Two classes of Year 11 science students are studying a learning module called ‘Keep calm and count sheep’.

The resource examines the nutritional requirements of ewes and the factors that influence sheep growth rates.

“This module is a great way of injecting real-world farming and food production into the science lab,” said Pip Beauchamp from NZ Young Farmers.

As part of the course, almost 40 students visited Greg Lovell’s farm, northwest of Whangarei last week.

The Lovell’s run 4,500 romney ewes, 300 angus breeding cows and 600 dairy cows on a 1,800 hectare farm.

“We got to help weigh and draft a mob of ewes and lambs in the yards,” said 15-year-old Taine Beardsell.

“It was quite cool to see how technology is used to record and monitor growth rates.”

Students took part in a farm walk where they examined different pasture species.

“The boys had been learning about different types of pasture in class, so they were able test their knowledge in the paddock,” said Pip.

“They got to compare the nutritional value of Italian ryegrass, established ryegrass, clover and kikuyu.”

The Red Meat Profit Partnership-funded resources have been a hit with students.

“It was great to get out of the science lab and go on a field trip,” said 15-year-old Jack Bowering.

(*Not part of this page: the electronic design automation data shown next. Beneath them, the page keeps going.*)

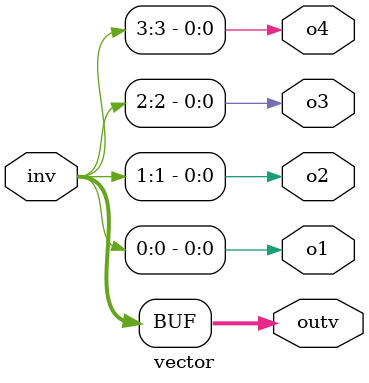
<source format=v>
module vector(output wire [3:0] outv,
    output o1,o2,o3,o4,
    input wire [3:0] inv);
    assign outv = inv;
    assign o1 = inv[0];
    assign o2 = inv[1];
    assign o3 = inv[2];
    assign o4 = inv[3];
endmodule

</source>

“Visiting the farm really enabled us to get a much more detailed understanding of digestion and nutrition in ruminant animals.”

“A highlight was examining the organs of a dead sheep. It was interesting to see the vital role they play in weight gain and reproduction,” he said.

It was Taine Beardsell’s first time on a sheep farm.

“It was pretty amazing. I didn’t realise how many factors contribute to ensuring a lamb reaches its target weight by a certain date,” he said.

Teacher Henry Dunckley downloaded the free learning module from the Agrication website and wrote an assessment for students to complete.

The website contains four cross-curricular junior school resources and three internal achievement standards in maths, english and science for Year 11-12 students. 

They’re designed to help teachers inject “real-world examples” into their classes.